Fixing benchmarks may help, but Soule said that won’t solve everything. “There are always going to be hallucinations,” she said on the Mixture of Experts podcast. “We are going to need a combination of tools, symbolic approaches, and verification layers on top of the models to detect when a statement lacks evidence in the grounding context.”
The study lands as the industry races to cut hallucinations. IBM researchers are also exploring new approaches to the problem. One project, called Larimar, is designed to give models a form of short-term, editable memory. The idea is to allow AI systems to revise or discard information in real time rather than carry it forward indefinitely. That flexibility could reduce the risk of errors compounding or persisting, and it may help models stay accurate without requiring developers to engage in the costly process of retraining from scratch.
Larimar builds on the observation that current systems lack mechanisms to update specific facts once training is complete. By introducing a layer of memory that can be edited, the approach enables models to adjust to new or corrected information as they operate.
Payel Das, a Principal Research Staff Member and Manager of Trusted AI at IBM Research, described Larimar as a way of aligning model performance more closely with how humans remember, revise and sometimes forget.

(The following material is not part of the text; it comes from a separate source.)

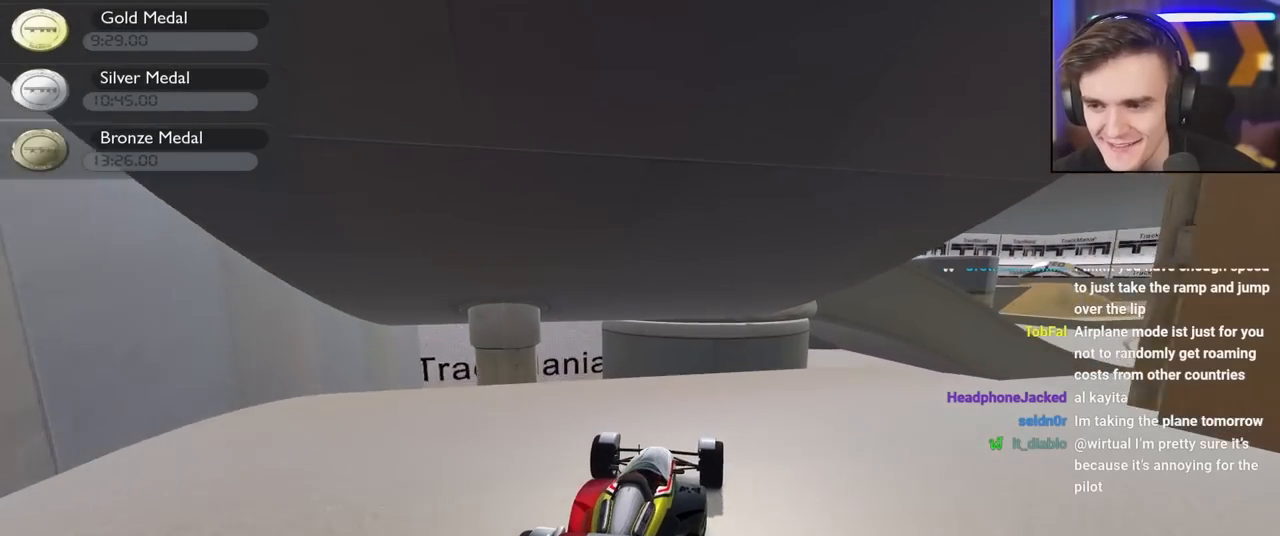
{"keys": ["up"], "events": [[100, "right", "down"], [383, "right", "up"]]}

“Models today are static and brittle,” Das told IBM Think in an interview. “You can’t teach them something mid-conversation or update their understanding without retraining them entirely. Larimar is a step toward making them more flexible.”
Hallucinations aren’t going away. But with new tools like Larimar and a better understanding of how training incentives fuel bluffing, researchers are finding ways to keep them in check.